USS Mount Whitney (LCC 20) arrives in its forward-deployed port of Gaeta, Italy Oct. 27, 2017. Photo: US Navy

US Navy’s Blue Ridge-class command ship USS Mount Whitney (LCC 20) completed a ten-month maintenance period in Rijeka, Croatia, returning to its forward-deployed homeport in Gaeta, Italy on October 27.

The flag ship of US 6th Fleet completed a shipyard maintenance evolution at the Croatian Viktor Lenac shipyard.

During the maintenance availability, shipyard teams completed work on Mount Whitney’s generators, propeller, habitability spaces and command, control, communications, computers, cyber and intelligence systems.

“We had nearly $45 million worth of work on the hull, mechanical and electrical systems of the ship, and a complete upgrade of the computer systems,” said Capt.

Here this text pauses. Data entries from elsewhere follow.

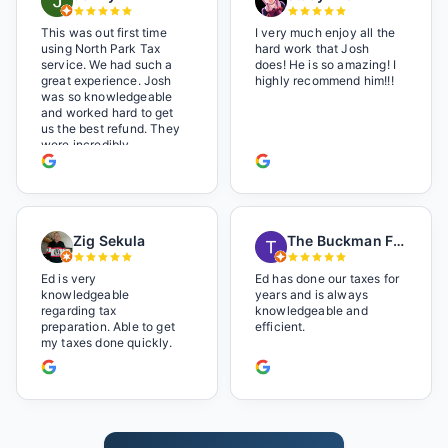
This was out first time
I very much enjoy all the
using North Park Tax
hard work that Josh
service. We had such a
does! He is so amazing! I
great experience. Josh
highly recommend him!!!
was so knowledgeable
and worked hard to get
us the best refund. They
were incredibly
professional but also it
felt like we were not just
a number. I loved the
music playlist he had
playing. It made us feel
Zig Sekula
The Buckman Family
so at home and relaxed.
Great experience and we
will be back next year.
Ed is very
Ed has done our taxes for
knowledgeable
years and is always
regarding tax
knowledgeable and
preparation. Able to get
efficient.
my taxes done quickly.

Kavon Hakimzadeh, commanding officer.

One of the major changes on the ship was the computer system upgrade to the new navy standard, Consolidated Afloat Network Enterprise Services (CANES).

“We installed two new antennas that are more capable and secure and with significantly more bandwidth,” said Hakimzadeh. “The other important thing was the installation of CANES and the computer network onboard.”

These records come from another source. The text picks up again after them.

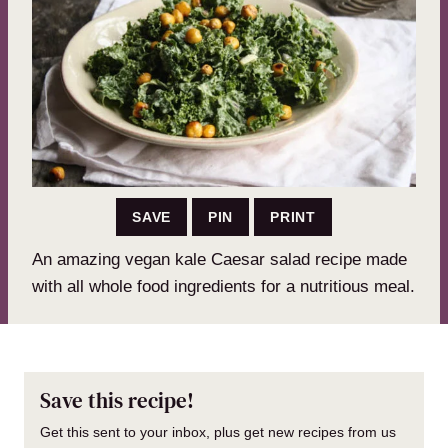
SAVE
PIN
PRINT
An amazing vegan kale Caesar salad recipe made
with all whole food ingredients for a nutritious meal.
Save this recipe!
Get this sent to your inbox, plus get new recipes from us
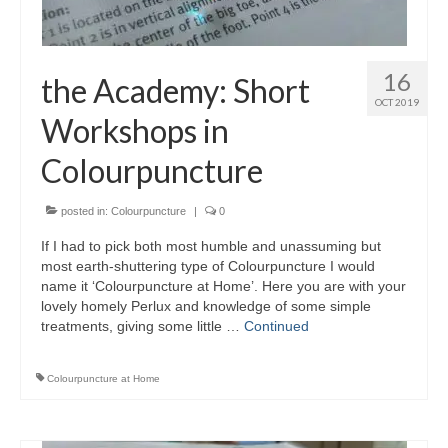
16
the Academy: Short
OCT 2019
Workshops in
Colourpuncture
posted in:
Colourpuncture
|
0
If I had to pick both most humble and unassuming but
most earth-shuttering type of Colourpuncture I would
name it ‘Colourpuncture at Home’. Here you are with your
lovely homely Perlux and knowledge of some simple
treatments, giving some little …
Continued
Colourpuncture at Home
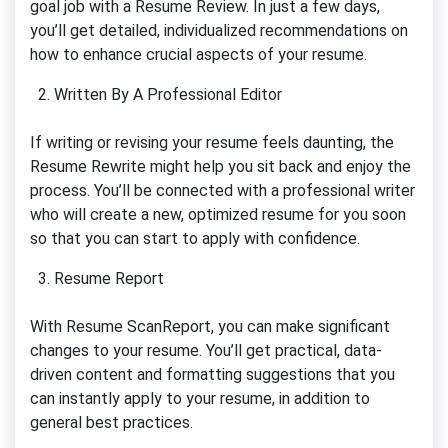
goal job with a Resume Review. In just a few days,
you’ll get detailed, individualized recommendations on
how to enhance crucial aspects of your resume.
Written By A Professional Editor
If writing or revising your resume feels daunting, the
Resume Rewrite might help you sit back and enjoy the
process. You’ll be connected with a professional writer
who will create a new, optimized resume for you soon
so that you can start to apply with confidence.
Resume Report
With Resume ScanReport, you can make significant
changes to your resume. You’ll get practical, data-
driven content and formatting suggestions that you
can instantly apply to your resume, in addition to
general best practices.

The 10-month project, completed by a cooperative group of U.S. Navy, Military Sealift Command civil service mariners, U.S. contractors and local shipyard workers resulted in the complete overhaul of the 47-year-old ship.

“It took us about 10-months, a little bit longer than we anticipated based on finding some additional problems along the way,” Hakimzadeh added. “Given the age of the ship, it wasn’t surprising to find things here and there. It was a highly successful effort by everyone and there was great cooperation with the Viktor Lenac shipyard.”

Mount Whitney, forward-deployed to Gaeta, Italy, operates with a combined crew of US Navy sailors and Military Sealift Command civil service mariners. The civil service mariners perform navigation, deck engineering and supply service operations, while military personnel support communications, weapons systems and security. It is one of only two seaborne Joint Command Platforms in the US Navy, both of which are forward deployed.